> PROBLEM TO SOLVE
Swap "Latest" for "Recent" in the listing below from the line with "مراقبت از پوست و مو کودک" to the line with "Entertainment", and give those lines again with everything else unchanged and the pictures left out.

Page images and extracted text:
◇ ◇ ◇ ◇

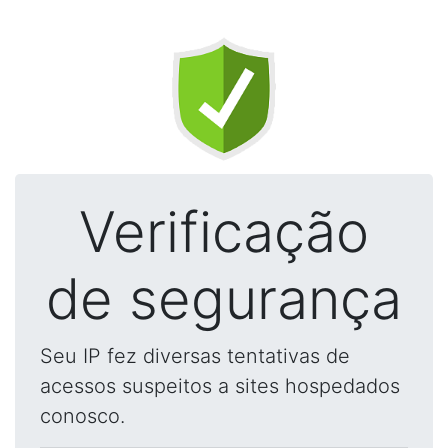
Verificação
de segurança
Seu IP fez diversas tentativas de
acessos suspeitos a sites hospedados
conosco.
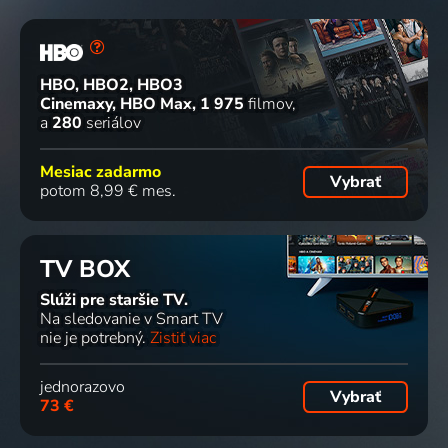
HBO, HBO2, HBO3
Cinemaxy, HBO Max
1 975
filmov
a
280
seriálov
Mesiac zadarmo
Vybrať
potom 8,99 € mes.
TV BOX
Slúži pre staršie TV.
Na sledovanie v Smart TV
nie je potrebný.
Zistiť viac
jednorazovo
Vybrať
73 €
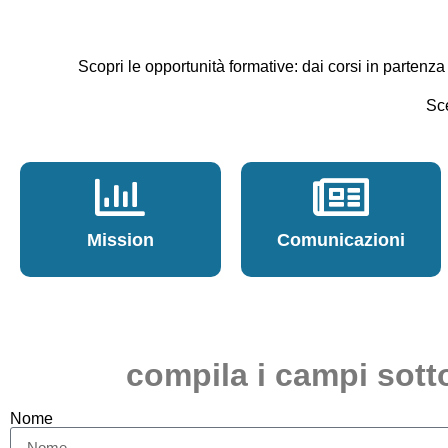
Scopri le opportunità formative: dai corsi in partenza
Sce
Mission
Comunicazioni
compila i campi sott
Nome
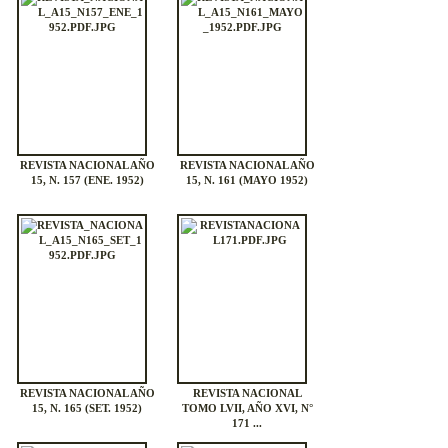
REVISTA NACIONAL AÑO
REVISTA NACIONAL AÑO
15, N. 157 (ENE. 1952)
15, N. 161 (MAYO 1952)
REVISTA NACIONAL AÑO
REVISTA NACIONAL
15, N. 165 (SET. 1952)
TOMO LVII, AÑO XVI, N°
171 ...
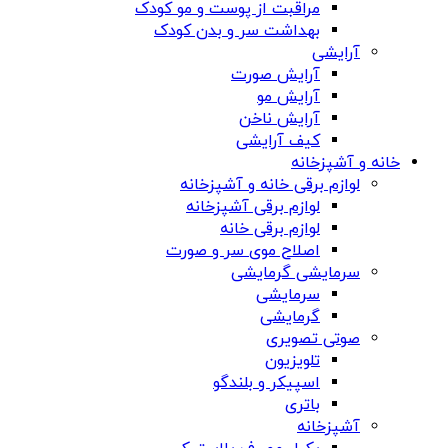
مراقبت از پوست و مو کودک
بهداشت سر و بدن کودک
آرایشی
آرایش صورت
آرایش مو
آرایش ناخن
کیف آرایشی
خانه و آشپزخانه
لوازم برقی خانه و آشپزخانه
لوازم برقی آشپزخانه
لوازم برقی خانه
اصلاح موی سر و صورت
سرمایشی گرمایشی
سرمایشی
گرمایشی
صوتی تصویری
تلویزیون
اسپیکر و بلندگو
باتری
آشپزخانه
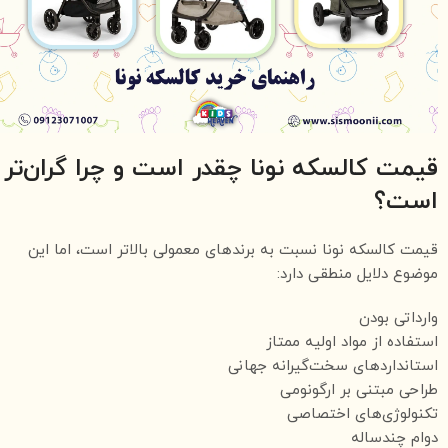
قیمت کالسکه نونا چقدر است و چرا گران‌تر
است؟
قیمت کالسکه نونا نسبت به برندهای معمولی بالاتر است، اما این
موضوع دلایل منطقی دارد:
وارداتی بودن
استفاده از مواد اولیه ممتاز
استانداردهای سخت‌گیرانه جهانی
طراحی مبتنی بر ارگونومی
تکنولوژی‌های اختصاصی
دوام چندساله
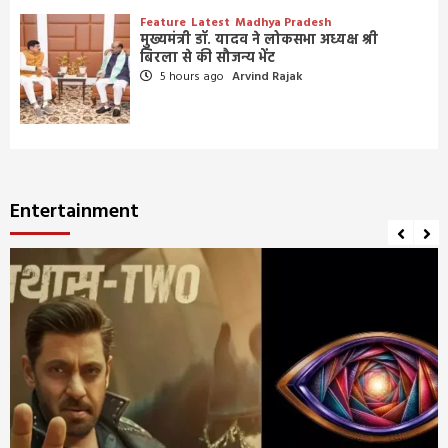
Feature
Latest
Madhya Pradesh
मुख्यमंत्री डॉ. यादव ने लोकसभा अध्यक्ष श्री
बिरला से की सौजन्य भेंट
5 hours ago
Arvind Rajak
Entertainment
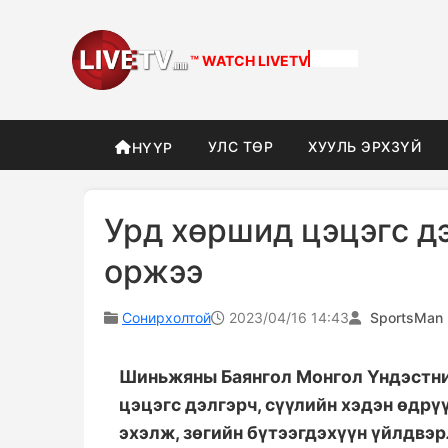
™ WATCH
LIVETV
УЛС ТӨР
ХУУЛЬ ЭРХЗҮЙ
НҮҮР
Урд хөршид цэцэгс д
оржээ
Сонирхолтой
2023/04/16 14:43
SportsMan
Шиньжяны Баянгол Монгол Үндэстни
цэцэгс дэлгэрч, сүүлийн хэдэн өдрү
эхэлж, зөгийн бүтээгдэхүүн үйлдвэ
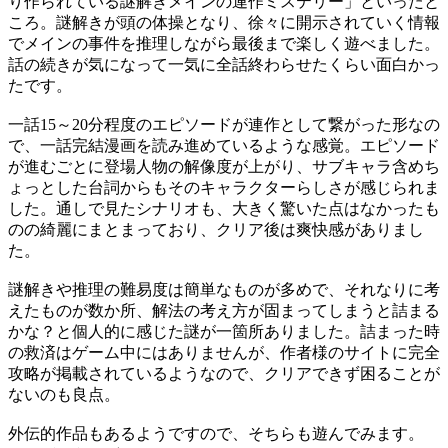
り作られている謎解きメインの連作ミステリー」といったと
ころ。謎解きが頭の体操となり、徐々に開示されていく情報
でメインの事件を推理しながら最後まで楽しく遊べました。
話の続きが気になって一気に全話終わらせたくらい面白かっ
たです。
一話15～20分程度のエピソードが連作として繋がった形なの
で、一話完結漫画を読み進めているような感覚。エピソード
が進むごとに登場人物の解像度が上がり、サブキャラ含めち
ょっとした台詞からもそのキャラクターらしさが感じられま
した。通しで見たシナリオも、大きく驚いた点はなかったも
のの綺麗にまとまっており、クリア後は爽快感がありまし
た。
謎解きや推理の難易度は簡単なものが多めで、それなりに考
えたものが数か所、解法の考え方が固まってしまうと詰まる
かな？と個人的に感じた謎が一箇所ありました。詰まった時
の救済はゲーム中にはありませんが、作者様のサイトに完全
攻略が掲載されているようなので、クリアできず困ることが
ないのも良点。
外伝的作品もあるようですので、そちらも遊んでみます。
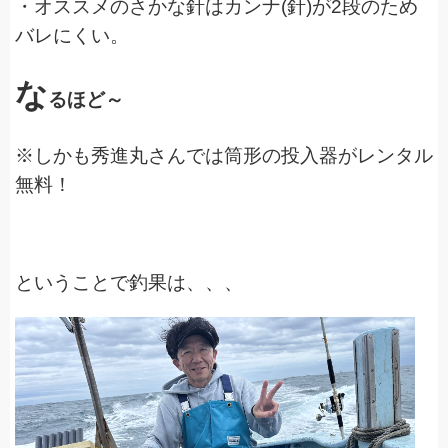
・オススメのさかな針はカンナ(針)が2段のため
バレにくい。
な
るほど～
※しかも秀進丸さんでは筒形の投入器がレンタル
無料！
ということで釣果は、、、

◇ ◇ ◇ ◇

> SOLUTION
مراقبت از پوست و مو کودک
بهداشت سر و بدن کودک
آرایشی
آرایش صورت
آرایش مو
آرایش ناخن
کیف آرایشی
خانه و آشپزخانه
لوازم برقی خانه و آشپزخانه
لوازم برقی آشپزخانه
لوازم برقی خانه
اصلاح موی سر و صورت
سرمایشی گرمایشی
سرمایشی
گرمایشی
صوتی تصویری
تلویزیون
اسپیکر و بلندگو
باتری
آشپزخانه
قیمت کالسکه نونا چقدر است و چرا گران‌تر
است؟
قیمت کالسکه نونا نسبت به برندهای معمولی بالاتر است، اما این
موضوع دلایل منطقی دارد:
وارداتی بودن
استفاده از مواد اولیه ممتاز
استانداردهای سخت‌گیرانه جهانی
طراحی مبتنی بر ارگونومی
تکنولوژی‌های اختصاصی
دوام چندساله
Feature
Recent
Madhya Pradesh
मुख्यमंत्री डॉ. यादव ने लोकसभा अध्यक्ष श्री
बिरला से की सौजन्य भेंट
5 hours ago
Arvind Rajak
Entertainment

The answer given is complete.